As an open-access tool that has helped catapult obscure and obvious topics to the forefront of public imagination, Wikipedia — while the scourge of some professors — is an important way of sharing information. Like any human endeavour, though, it is susceptible to erasure and homogeneity.
This is a flaw that the Indigenous Writers Edit-a-Thon seeks to correct via bolstering the profiles and available information on emerging and established Indigenous authors.
“It’s creating conversation and making us think differently about how Wikipedia can respond to Indigenous issues,” said First Nations and Indigenous Studies instructor David Gaertner, whose focus is on Indigeneity in relation to cyberspace and new media.
Visibility and community-building as an antidote to injustice is a fundamental tenet of Indigenous Writers Edit-a-Thon and its inspiration, the Art+Feminism Edit-a-Thon. In addition to training volunteers on how to edit Wikipedia pages, the Indigenous Writers Edit-a-Thon acted as a gathering space, involving catered food, readings from poet Sam Knock and filmmaker Jules Koostachin, book sales by Iron Dog Books and music from RPMfm’s Indigenous Futurisms mixtape to create a supportive place to grow and learn, which Gaertner said sparked passion.
This Edit-a-Thon is the first of its size at UBC, though not the first overall — Gaertner has facilitated smaller versions of it in his classes. The event that happened on March 4, however, was a collaboration between Gaertner and his fellow facilitator Erin Fields, who he thanked as having done “the heavy lifting” of the event. Also involved was the First Nations and Indigenous Studies Program, UBC Library, the Centre for Teaching and Learning Technology for Open Education Week 2019 and Canada Research Chair in Indigenous Literature and Expressive Culture Daniel Heath Justice.
Justice started a hashtag, #HonouringIndigenousWriters, in December 2015. Justice used the hashtag, which was named by writer Leanne Simpson, to spotlight one Indigenous writer every day for a year.

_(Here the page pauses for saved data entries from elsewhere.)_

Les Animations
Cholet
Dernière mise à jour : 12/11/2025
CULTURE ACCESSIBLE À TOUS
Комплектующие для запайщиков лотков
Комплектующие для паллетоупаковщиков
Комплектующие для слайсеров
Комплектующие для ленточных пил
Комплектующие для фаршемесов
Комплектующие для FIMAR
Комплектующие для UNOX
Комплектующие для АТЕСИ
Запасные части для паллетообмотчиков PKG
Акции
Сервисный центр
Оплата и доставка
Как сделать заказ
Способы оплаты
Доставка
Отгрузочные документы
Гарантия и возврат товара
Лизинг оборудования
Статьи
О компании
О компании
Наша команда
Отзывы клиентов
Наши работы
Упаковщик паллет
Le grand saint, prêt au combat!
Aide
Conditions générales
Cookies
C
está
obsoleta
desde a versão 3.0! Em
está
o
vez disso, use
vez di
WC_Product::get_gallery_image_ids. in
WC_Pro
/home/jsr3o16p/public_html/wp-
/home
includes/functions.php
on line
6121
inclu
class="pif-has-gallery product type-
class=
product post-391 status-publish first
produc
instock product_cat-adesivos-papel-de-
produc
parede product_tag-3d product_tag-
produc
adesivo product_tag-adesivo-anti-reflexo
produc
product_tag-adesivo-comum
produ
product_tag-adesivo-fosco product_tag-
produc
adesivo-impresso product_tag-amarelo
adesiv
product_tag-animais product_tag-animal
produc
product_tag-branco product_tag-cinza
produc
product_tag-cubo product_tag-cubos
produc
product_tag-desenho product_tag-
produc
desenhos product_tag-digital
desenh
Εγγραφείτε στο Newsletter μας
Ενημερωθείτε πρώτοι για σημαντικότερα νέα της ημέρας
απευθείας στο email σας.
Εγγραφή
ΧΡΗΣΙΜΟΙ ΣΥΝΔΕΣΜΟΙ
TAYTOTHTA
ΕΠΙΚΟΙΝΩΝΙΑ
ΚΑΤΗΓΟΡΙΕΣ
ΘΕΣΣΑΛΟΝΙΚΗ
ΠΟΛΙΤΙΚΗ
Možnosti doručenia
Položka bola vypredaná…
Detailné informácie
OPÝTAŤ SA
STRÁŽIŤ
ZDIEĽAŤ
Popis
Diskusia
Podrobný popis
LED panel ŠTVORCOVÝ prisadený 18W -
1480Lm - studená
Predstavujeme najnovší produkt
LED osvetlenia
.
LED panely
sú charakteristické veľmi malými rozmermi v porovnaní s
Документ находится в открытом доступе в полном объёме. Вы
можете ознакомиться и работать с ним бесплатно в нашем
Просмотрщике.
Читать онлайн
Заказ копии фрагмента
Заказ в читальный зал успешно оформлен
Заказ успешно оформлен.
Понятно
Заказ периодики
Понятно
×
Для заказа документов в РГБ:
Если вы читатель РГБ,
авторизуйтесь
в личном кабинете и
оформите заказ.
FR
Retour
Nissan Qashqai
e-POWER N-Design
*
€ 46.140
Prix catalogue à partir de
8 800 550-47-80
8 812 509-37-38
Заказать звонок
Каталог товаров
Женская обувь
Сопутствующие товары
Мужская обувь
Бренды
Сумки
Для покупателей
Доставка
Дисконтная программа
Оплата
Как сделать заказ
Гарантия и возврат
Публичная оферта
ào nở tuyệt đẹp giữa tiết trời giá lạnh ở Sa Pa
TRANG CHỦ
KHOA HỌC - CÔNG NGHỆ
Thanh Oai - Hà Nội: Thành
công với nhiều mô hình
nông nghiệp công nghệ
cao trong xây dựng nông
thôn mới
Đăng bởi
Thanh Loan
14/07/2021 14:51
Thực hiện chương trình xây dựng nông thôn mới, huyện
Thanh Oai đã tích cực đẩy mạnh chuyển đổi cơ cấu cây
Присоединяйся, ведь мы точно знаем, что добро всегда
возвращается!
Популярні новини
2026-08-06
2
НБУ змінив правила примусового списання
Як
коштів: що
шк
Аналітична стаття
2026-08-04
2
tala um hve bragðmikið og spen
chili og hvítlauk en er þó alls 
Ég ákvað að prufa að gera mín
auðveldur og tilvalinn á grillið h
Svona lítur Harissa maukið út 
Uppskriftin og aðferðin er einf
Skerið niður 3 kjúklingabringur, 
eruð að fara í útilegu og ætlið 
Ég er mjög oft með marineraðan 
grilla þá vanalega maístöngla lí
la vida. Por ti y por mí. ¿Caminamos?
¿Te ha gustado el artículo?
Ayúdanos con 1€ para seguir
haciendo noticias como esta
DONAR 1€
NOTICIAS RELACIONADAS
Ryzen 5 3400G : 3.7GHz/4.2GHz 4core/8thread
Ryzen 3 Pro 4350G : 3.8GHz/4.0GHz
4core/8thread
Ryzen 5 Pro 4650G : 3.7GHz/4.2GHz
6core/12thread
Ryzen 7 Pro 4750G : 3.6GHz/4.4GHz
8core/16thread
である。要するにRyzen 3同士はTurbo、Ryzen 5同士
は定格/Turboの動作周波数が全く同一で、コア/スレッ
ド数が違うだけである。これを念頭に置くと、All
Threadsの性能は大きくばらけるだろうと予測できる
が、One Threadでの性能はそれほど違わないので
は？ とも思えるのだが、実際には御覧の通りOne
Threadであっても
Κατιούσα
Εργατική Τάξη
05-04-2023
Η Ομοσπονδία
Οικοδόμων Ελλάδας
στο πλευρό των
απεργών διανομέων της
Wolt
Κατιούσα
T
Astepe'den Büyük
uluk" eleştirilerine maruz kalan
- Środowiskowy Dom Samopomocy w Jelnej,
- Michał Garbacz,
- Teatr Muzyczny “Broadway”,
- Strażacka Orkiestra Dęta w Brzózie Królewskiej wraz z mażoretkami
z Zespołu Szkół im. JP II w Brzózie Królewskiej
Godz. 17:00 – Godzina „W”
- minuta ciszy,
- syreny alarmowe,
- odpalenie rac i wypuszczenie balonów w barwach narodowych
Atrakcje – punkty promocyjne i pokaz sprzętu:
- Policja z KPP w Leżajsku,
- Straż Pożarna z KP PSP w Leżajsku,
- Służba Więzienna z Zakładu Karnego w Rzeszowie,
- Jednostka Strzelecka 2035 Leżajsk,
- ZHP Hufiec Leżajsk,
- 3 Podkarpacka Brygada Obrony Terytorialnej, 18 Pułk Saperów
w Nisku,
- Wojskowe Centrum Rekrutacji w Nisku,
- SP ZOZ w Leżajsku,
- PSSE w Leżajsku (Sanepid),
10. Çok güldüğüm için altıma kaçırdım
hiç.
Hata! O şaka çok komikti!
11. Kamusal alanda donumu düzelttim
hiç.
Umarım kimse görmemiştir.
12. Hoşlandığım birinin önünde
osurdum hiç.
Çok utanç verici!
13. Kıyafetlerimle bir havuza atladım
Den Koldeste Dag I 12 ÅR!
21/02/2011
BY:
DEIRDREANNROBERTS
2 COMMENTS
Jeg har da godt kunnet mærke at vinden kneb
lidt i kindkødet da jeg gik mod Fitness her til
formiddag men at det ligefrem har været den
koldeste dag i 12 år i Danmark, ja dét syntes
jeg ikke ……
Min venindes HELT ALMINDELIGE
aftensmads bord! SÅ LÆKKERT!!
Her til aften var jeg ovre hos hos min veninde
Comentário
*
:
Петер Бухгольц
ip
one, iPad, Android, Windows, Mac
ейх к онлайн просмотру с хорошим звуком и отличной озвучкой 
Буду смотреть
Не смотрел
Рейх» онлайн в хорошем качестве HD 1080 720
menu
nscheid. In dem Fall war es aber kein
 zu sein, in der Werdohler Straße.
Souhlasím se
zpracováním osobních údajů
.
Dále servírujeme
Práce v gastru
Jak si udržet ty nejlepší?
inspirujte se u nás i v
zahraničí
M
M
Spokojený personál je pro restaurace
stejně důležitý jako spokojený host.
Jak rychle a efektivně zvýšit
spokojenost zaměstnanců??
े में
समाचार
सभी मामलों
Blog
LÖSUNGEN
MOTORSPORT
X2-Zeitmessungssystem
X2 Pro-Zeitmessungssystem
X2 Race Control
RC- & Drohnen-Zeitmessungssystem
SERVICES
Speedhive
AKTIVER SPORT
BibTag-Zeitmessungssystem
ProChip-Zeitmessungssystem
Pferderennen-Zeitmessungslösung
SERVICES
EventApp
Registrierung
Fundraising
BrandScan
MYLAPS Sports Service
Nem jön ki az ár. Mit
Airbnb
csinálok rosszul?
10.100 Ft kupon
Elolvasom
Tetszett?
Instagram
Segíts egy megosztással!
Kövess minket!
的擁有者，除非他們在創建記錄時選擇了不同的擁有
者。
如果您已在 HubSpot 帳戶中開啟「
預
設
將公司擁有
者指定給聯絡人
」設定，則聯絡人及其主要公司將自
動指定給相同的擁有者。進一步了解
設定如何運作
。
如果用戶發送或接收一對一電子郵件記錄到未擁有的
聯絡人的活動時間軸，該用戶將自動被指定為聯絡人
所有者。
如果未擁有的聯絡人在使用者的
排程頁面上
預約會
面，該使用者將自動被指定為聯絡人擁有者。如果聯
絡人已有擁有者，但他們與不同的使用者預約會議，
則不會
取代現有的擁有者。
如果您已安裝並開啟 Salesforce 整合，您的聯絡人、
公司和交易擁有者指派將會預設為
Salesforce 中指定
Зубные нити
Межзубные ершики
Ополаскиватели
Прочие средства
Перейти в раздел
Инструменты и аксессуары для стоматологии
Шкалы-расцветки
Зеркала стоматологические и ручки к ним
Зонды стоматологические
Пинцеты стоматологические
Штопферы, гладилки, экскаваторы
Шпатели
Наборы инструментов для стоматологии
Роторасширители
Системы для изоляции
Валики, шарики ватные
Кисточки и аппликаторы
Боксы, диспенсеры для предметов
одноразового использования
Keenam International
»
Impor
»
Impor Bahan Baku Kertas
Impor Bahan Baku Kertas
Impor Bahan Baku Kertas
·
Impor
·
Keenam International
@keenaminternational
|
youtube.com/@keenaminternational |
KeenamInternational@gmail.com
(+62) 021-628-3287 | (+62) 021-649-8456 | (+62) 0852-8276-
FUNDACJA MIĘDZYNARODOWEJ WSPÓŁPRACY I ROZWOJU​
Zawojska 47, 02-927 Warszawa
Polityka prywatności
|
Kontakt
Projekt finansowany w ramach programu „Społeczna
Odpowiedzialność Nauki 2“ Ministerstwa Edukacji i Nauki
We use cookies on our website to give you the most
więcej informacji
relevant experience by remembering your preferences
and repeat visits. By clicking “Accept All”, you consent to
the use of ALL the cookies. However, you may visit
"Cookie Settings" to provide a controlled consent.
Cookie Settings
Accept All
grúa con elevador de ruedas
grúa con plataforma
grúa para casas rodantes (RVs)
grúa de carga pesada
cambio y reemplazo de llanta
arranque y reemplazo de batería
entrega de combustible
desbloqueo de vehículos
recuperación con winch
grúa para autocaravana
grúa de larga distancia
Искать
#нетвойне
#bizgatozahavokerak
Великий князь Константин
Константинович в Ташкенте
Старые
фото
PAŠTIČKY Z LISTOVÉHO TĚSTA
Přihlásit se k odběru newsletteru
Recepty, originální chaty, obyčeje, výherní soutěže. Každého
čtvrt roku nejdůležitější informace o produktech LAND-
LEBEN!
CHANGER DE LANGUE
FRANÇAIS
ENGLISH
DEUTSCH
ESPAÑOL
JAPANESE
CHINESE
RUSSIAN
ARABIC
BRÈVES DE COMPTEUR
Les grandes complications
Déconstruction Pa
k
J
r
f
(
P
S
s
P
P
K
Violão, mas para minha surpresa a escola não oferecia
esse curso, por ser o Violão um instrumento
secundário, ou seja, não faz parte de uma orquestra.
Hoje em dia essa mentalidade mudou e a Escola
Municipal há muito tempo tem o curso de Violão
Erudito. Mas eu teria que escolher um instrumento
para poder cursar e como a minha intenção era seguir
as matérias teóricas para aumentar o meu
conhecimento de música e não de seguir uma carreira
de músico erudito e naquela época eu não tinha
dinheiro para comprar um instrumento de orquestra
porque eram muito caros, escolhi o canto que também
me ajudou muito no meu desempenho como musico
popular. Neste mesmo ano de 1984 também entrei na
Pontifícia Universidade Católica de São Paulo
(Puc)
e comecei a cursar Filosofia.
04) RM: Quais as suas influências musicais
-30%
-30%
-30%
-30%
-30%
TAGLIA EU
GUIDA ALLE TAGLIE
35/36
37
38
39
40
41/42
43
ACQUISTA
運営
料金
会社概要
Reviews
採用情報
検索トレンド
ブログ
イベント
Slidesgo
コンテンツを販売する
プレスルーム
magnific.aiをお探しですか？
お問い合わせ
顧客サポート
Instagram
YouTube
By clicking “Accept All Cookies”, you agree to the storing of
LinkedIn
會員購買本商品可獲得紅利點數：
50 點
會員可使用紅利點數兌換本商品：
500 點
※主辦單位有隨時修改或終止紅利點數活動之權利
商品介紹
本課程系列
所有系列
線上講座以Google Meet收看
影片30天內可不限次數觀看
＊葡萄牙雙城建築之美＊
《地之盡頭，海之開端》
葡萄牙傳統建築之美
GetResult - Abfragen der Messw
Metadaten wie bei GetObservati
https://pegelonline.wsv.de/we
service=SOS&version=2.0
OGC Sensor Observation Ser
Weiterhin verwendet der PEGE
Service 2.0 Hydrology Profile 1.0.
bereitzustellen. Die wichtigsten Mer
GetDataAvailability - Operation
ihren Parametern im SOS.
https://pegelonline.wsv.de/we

This list was later added as an appendix to Justice’s book Why Indigenous Literatures Matter and is what this Edit-a-Thon used as a blueprint.
“It’s important that [the list] opens up those conversations and not be seen as a frozen canon, just a gesture to the expansive range of voices in the world,” said Justice.
Gaertner agreed, highlighting how things as seemingly minor as changing ‘indigenous’ to ‘Indigenous’ as one student did created a “feedback loop” in the Wikipedia community that allowed for productive dialogue.
“It’s not just about the thing, but about how we come together to make [it], and I think that's what we’re trying to emphasize.”